On the phone with my mother, she dropped a bombshell. She's phonebanking for Obama.
That's a bombshell for one reason. She's very shy. She's a great progressive, especially for 75 who's been voting since Eisenhower.
In my weekly phone call last Sunday, she told me she got a call from the Obama campaign asking if she'd be interested in volunteering some time. When she told me, she was seriously considering it.
So I called her Friday to get an update. She in fact is phonebanking for the campaign, in Palm Beach County, Florida where she lives. She will give her time on Tuesdays and Thursdays.

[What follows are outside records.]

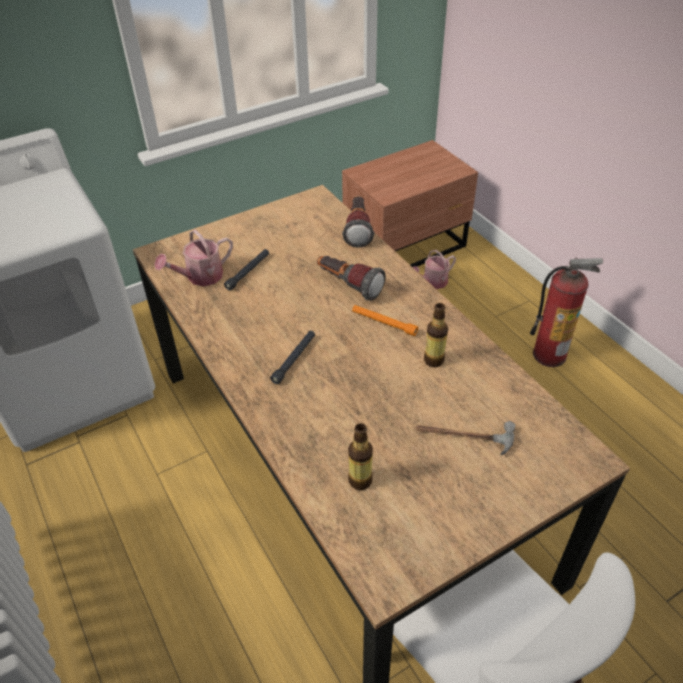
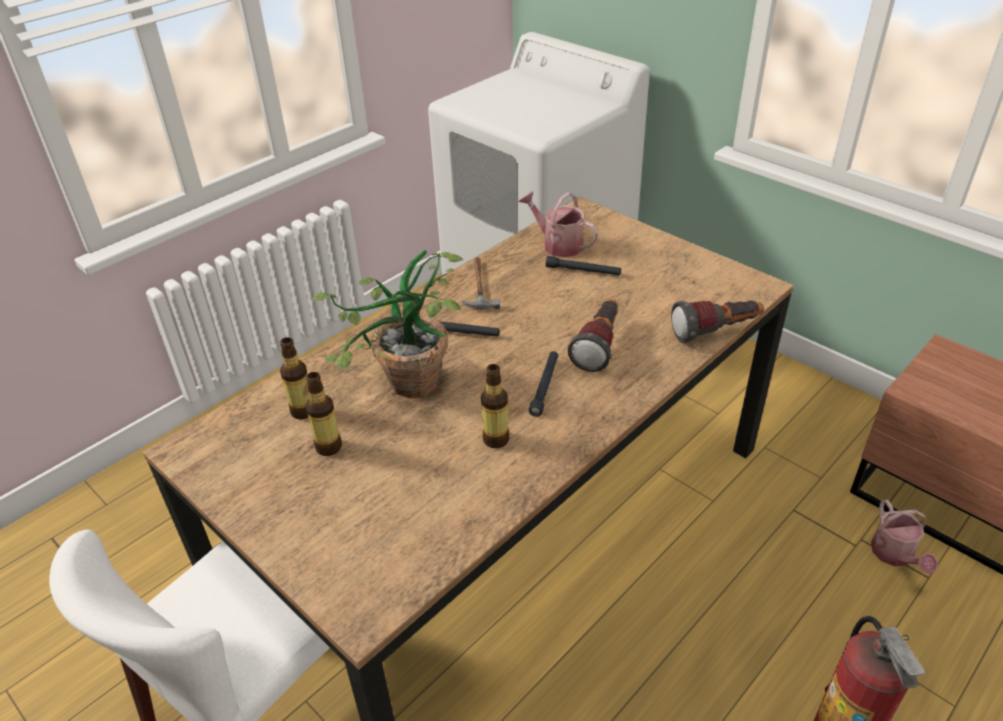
camera: 75 degrees right, 5 degrees down
(358, 404) = (406, 391): none -> potted plant
(384, 323) = (545, 386): orange flashlight -> black flashlight
(413, 465) = (328, 447): none -> bottle
(432, 282) = (895, 555): watering can -> watering can turned 135 degrees counterclockwise
(464, 436) = (377, 483): hammer -> hammer (479, 285)

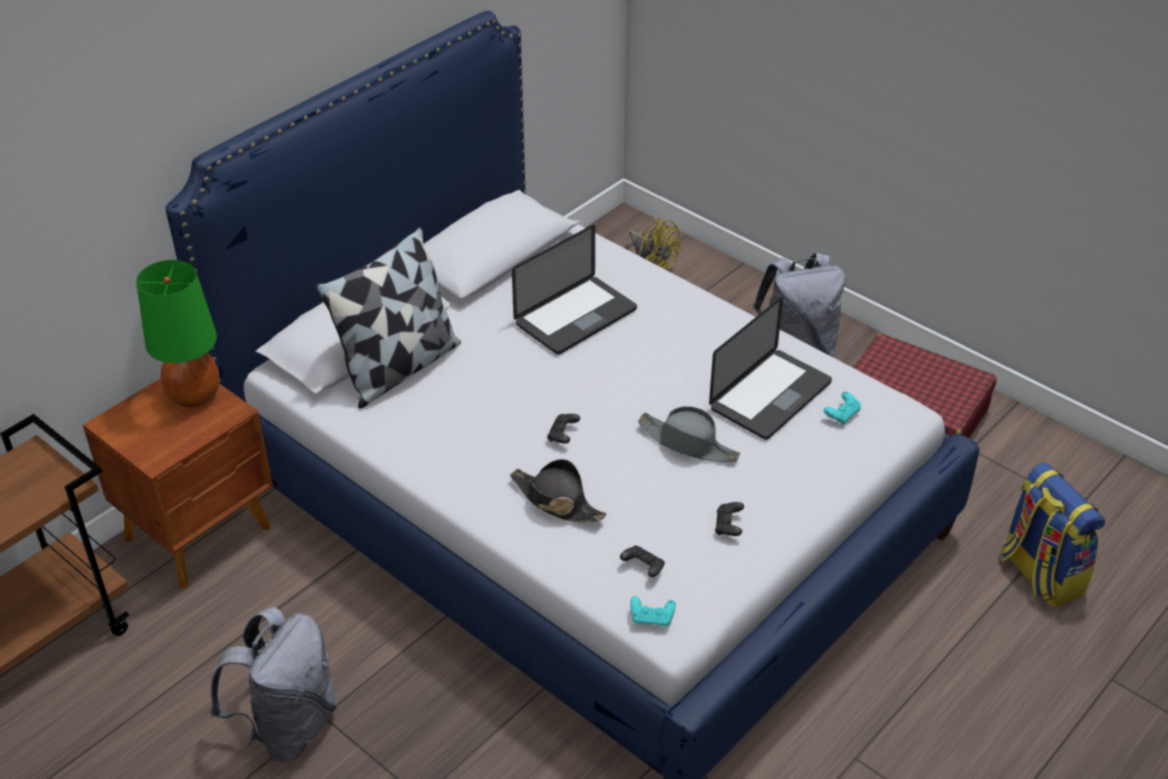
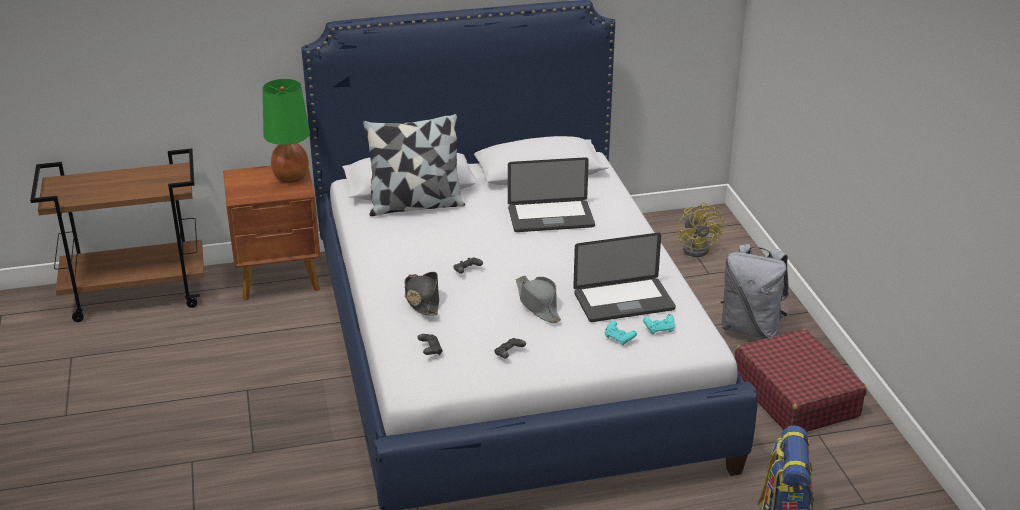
camera: 35 degrees right, 10 degrees down
(288, 726) = (225, 386): grey backpack -> none
(652, 618) = (405, 377): turquoise game controller -> turquoise game controller (619, 339)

Its the first time she's ever gotten involved in any campaign ever. But she's been going through a political evolution that started many years ago when she and my sister participated in the Million Mom March in Washington DC.
An evangelical lutheran, she has disdain for the Christian right-wing. Bad name for evangelicals kind've thing. She watches Olbermann and Maddow each night. She stopped watching Lou Dobbs about a year ago.
Anyway, when she told me, I told her how much I admire her. We talk politics all the time, but she told me how important it is for Obama to win. Her best friend, a life-long democrat, is considering not voting at all, not convinced he's the best candidate. Mom's been working her for weeks.
Then she told me she's been praying every day for Barack Obama. Every day. One day, the answering machine had a message from the local Obama for President office, asking her to consider volunteering. To her, it was a result of her prayers. Because of that, she fought her life-long shyness and went to an office where she knew no one and knew nothing of what they expected of her. A huge step.
She's not sure how the campaign got her number. Either through a $1 donation at a voter registration table manned by Obama volunteers recently, or through a $5 donation she sent through the mail. But the most recent addition to the millions helping to get Barack Obama elected is my 75 year old mother, who, until last week, I would've bet money she'd rather clean the neighborhood's toilets than show up at a strange place filled with strangers and do something she's never done before.
I love my mom, and excuse me for gushing and going somewhat overboard, she's important now not to just me, but to us and to Barack Obama.